Geneva, Saturday 18 April 2020
Let’s start with the lighter stuff before I tackle COVID-19 statistics, lifting lockdown and overloading health services.
Boris the sourdough starter went through a particularly troublesome transition from adolescence to adulthood; I was on the verge e-ordering a cattle prod! But he’s come up trumps and my wife made her first no-yeast whole grain sourdough loaf for our scrambled egg brunch this morning. Truly delicious! Hopefully we can find some white flour in the next days. It’s in short supply.
I’ve edged forward in the putting competition by winning 2 and 1 today; that’s 15 games to 8. I think the golfing goddess was distracted by the prospect of a trip to a nearby garden centre to pick up some sweet peas for potting up on the balcony.
I have noted in this Diary how the lockdown has coincided with an almost spooky spell of fine, dry weather that has lasted five weeks now. Today, we crossed the River Rhône just where it comes out of Geneva’s massive Lac Leman. There was no flow. This is unheard of at this time of year when the lake normally fills with alpine snow-melt. At the end of a hot summer, maybe.

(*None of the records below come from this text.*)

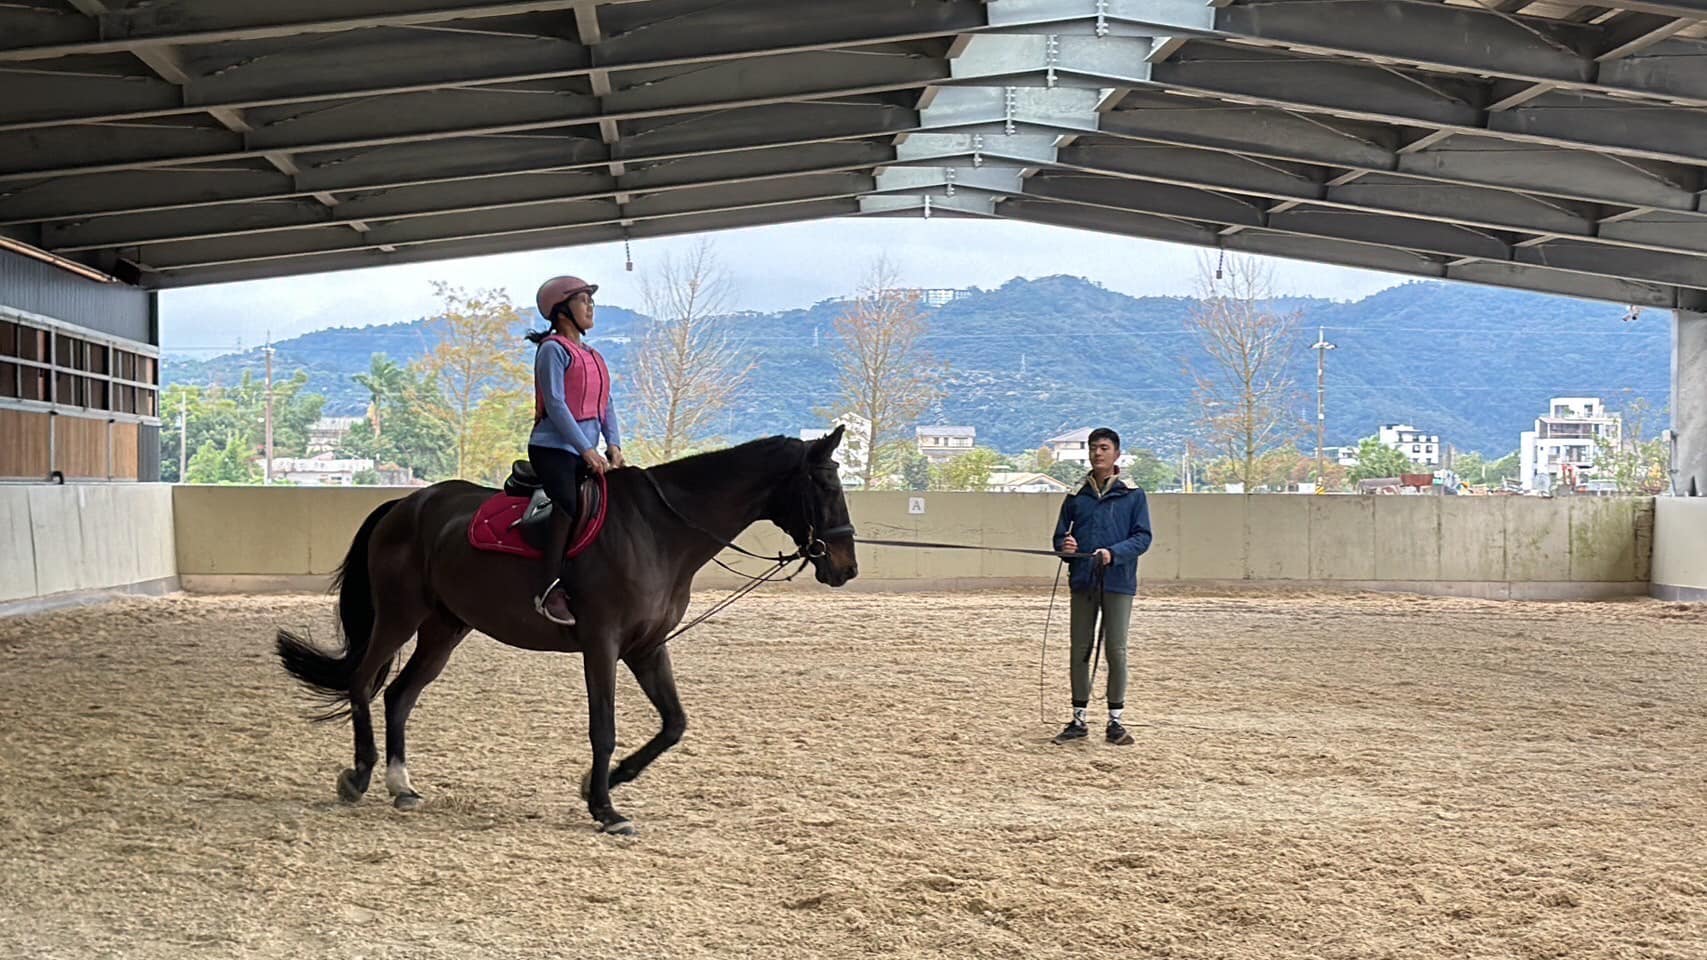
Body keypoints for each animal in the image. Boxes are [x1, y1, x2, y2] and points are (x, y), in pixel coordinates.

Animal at [275, 428, 858, 834]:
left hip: (446, 626)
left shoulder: (646, 648)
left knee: (398, 694)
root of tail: (407, 504)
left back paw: (402, 785)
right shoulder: (602, 644)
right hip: (400, 615)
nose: (845, 567)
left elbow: (674, 724)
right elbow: (604, 728)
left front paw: (606, 783)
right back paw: (358, 776)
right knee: (363, 682)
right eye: (825, 485)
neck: (659, 531)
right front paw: (605, 808)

So, COVID-19 statistics, lifting lockdown and overloading health services. I take this on with some hesitation; it is a subject too close to my heart. There are now two very clear schools of thought. One school believes that the number of cases of COVID-19 – with associated mortality – can and should be reduced by some variety of imposed lockdown until the pandemic shows signs of abating. Whether or not this happens and whether or not there is a resurgence of cases after lifting lockdown measures, time has been bought to prepare the health-care services and to protect them from overload as much as possible. We will all just have to shoulder the burden of the economic impact of the lockdown.
The other school of thought believes that the lockdown will not change the number of cases in the long term; it will simply delay their presentation. In other words the epidemic bell-shaped graph will have a lower peak but will simply spread over a longer period of time. The thinking is that whichever way we go, the pandemic will only pass when a sufficient proportion of the population is immune; by having had the disease or by vaccination. This school of thought points to the massive impact on the economy brought about by the lockdown that, ultimately, will outweigh the direct toll of COVID-19. The missing consideration here is that the time bought by lockdown measures serves to prevent overload of the health-care services.

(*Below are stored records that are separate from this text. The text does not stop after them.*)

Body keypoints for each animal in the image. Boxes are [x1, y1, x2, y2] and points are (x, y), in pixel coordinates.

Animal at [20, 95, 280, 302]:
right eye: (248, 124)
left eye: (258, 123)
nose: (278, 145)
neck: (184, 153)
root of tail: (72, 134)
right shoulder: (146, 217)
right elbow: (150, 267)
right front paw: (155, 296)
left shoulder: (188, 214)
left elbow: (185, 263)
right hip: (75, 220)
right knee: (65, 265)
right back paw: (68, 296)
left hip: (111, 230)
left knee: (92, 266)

Seeing as I am neither epidemiologist nor economist, I am not qualified to comment on the merits of the two arguments. I accept them both as valid. We won’t know what the right road is until we’ve gone down it. I do know that lifting lockdown before there are zero cases simply means moving policies from the first school of thought to the second.

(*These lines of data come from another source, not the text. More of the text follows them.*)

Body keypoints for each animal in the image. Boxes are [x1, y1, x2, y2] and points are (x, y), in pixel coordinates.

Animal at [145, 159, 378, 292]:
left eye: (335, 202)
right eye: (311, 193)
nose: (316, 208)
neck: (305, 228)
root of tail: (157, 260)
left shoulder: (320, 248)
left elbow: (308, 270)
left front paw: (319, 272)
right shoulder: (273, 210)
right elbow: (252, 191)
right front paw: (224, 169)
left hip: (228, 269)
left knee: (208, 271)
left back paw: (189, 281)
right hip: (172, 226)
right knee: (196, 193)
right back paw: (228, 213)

However, there is one part of this story I am qualified to comment on: the overloading of health-care services. In my work as surgeon with the International Committee of the Red Cross, I have been involved in dozens of situations where there simply weren’t enough people or resources to address the needs of those who reached and needed a hospital. Try this. In this pandemic, policy-makers and commentators need to know what overloading health-care services actually means. It is not just about overworked heroes or scandalous lack of protective equipment or ventilators. To work – or attempt to work – in a barely functioning system at precisely the time when that system is required to function even better than normal can be devastating.
If ever rational thinking about the capacity of health care is required by policymakers, it is now. A health-care service is an integrated system comprising infrastructure, people, their professional skills and, most importantly, their ethics. Overloading such a system easily finds its weakest links. The worst thing to experience is not the lack of equipment; it is to be rendered useless by one’s own and one’s colleagues physical and mental exhaustion; this precisely when you are needed most. Then the whole thing is worse if you have fears for your own safety. Believe me, it can come to the point that you simply don’t care. In brief, health care is not guaranteed when health-care services are overloaded.
Protecting health-care services in this pandemic means not only injecting resources but also, more importantly, buying time. Time allows systems to be tried, tested and to become resilient. This resilience permits the system to function effectively under overload; the physical and mental well-being of health-care workers can be preserved. Indeed, in my experience, if the system functions in an overload crisis, working within it can be a totally uplifting experience.
The term “triage” is often applied to a situation where health-care services are overloaded. It is commonly understood to mean sorting patients by priority so allowing the system “to do the best for the most” or, in other words, to use the available resources in a way that can maximise the outcome for the patients as a group. This is not the whole story. What effective triage really does is protect and maintain the integrity of a heath-care system and the people working in it. Triage becomes easier and more effective if the health-care system concerned has the opportunity to practice it on multiple occasions. In this pandemic, health-care services need to be given the opportunity to try, test and improve their practice of triage. Spreading the burden of this pandemic on health-care services over time could avoid one massive and debilitating overload that could lead to a health-care service with no functioning personnel.
So here I nail my colours to the mast. Applauding our health-care workers is not enough. We have to protect them and buy them time, otherwise we may find ourselves without any effective health-care services.